Tasks:
**a.** According to the article on the Racton Man skeleton, in what year was the skeleton found on farmland near Chichester?
**b.** Pick up the article on the Racton Man skeleton after its final sentence and keep writing it.

Source document:
Bronze Age skeleton 'warrior chief'
A Bronze Age skeleton found buried with one of the earliest bronze daggers in the UK was probably a high-ranking warrior chief who died in combat, experts have said.
The virtually-complete skeleton dating back more than 4,000 years was found on farmland in the hamlet of Racton, near Chichester, West Sussex, in 1989.
Its background has long been a source of intrigue to historians as the skeleton - nicknamed Racton Man - was found with an extremely rare and valuable dagger.
Technological advances have enabled experts from across the UK to scientifically analyse his teeth, bones and the dagger to help piece together some of the details of who he was.
At the Novium Museum in Chichester, where the skeleton and the dagger is now on display, specialists unravelled the mystery of Racton Man by revealing their findings for the first time.
Site excavator and planning archaeologist, James Kenny, said he was at least 45 years of age at the time of his death and a "big man" who was at least 6ft tall.
But it was the discovery of a dagger alongside him that sets him apart as no ordinary member of society but someone who was probably a tribal leader, he said.
Mr Kenny said: "To start with, the fact that this man had a bronze dagger would have been phenomenally rare then, let alone now.

Data supplied:
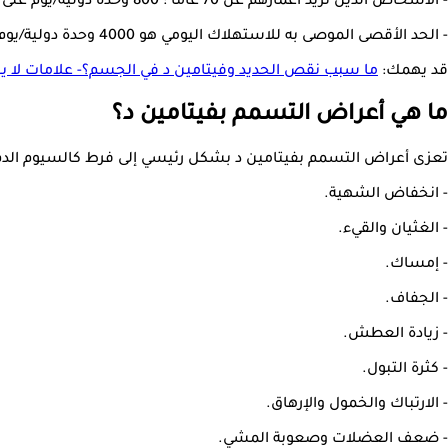
- الأشخاص الذين تزيد أعمارهم عن 70 عامًا : 800 وحدة دولية/يوم على الأقل.
- الحد الأقصى الموصى به للاستهلاك اليومي هو 4000 وحدة دولية/يوم للبالغين الأصحاء.
قد يهمك:
ما سبب نقص الحديد وفيتامين د في الجسم؟- علامات لا ي
ما هي أعراض التسمم بفيتامين د؟
تعزى أعراض التسمم بفيتامين د بشكل رئيسي إلى فرط كالسيوم الدم
- انخفاض الشهية.
- الغثيان والقيء.​
- إمساك.
- الجفاف.
- زيادة العطش.
- كثرة التبول.
- الارتباك والخمول والإرهاق.
- ضعف العضلات وصعوبة المشي.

Responses to the exercise:
**a.** 1989

**b.**
"This would have been right at the start of the introduction of this type of technology and would have been one of the first bronze daggers in existence in this country.
"There are so few burials back to the early Bronze Age, especially in the Chichester region. It's also rare to find such a distinctive burial that has been archaeologically excavated in recent times."
Mr Kenny added: "He was a man of extremely high status buried with an extremely rare dagger and he was almost certainly a warrior chief."
Dr Stuart Kenny, a Bronze Age specialist who pulled together the research, said the dagger had a rare rivet-studded hilt.
He said: "Its design is distinctively British, but of greater significance is the fact that it dates to the transition from copper to bronze metallurgy.
"This dagger is bronze and so this item would have been incredibly rare at the time. Its colour and keen hard edge would have distinguished it from the more common copper objects in use.
"We don't understand the social structure of this time, but he would have been a very prominent member of society, someone of great seniority."
Isotope analysis of Racton Man's teeth at Durham University suggest he could have been brought up in southern Britain, possibly somewhere west of Sussex.
Radiocarbon dating of the remains by the Scottish Universities Environmental Research centre in Glasgow show he died sometime around 2150BC to 2300BC.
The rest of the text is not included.